Former DeKalb County judge indicted

A Cobb County grand jury indicted former DeKalb County Superior Court Judge Cynthia Becker today on charges that she lied to state investigators looking into her handling of the 2013 sentencing of DeKalb’s one-time school Superintendent Crawford Lewis.

According to the indictment read in open court, Becker is facing four counts of making a false statement to a government official, in this case members of the Judicial Qualifications Commission, two counts of false writings and one count of misdemeanor obstruction.

The indictment says Becker lied when asked why she did not grant bond for Lewis when she sentenced him to 12 months in jail rather than the 12 months probation that was part of a plea deal with prosecutors. The case against Becker was presented by a northeast Georgia prosecutor appointed when the Cobb County district attorney recused his office.

According to a transcript of an interview conducted in a Marietta law office last September, Becker repeatedly said Lewis did not ask for bond until she had left town for a planned trip in December 2013 to attend the Army-Navy football game.

But an exchange of emails between Becker and others the day after Lewis was sentenced show that bond was discussed.

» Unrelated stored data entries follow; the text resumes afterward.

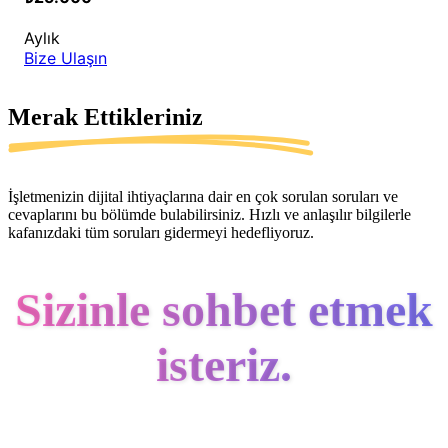
Aylık
Bize Ulaşın
Merak Ettikleriniz
İşletmenizin dijital ihtiyaçlarına dair en çok sorulan soruları ve
cevaplarını bu bölümde bulabilirsiniz. Hızlı ve anlaşılır bilgilerle
kafanızdaki tüm soruları gidermeyi hedefliyoruz.
Sizinle sohbet etmek
isteriz.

Becker wrote back that the issue of releasing Lewis on his own recognizance required a hearing and she could not hold one until the next week, eight days after Lewis was taken to jail.

Faced with racketeering charges and other felonies that could bring up to 65 years in prison, Lewis pleaded guilty to misdemeanor obstruction of an investigation into DeKalb school construction.

The lawyers on both sides met with Becker to outline the deal before he entered his plea in court just days before he was to go on trial along with former DeKalb schools Chief Operating Officer Pat Reid and and her ex-husband architect Tony Pope.

Reid and Pope were convicted, but Becker found that Lewis had not been truthful in his testimony.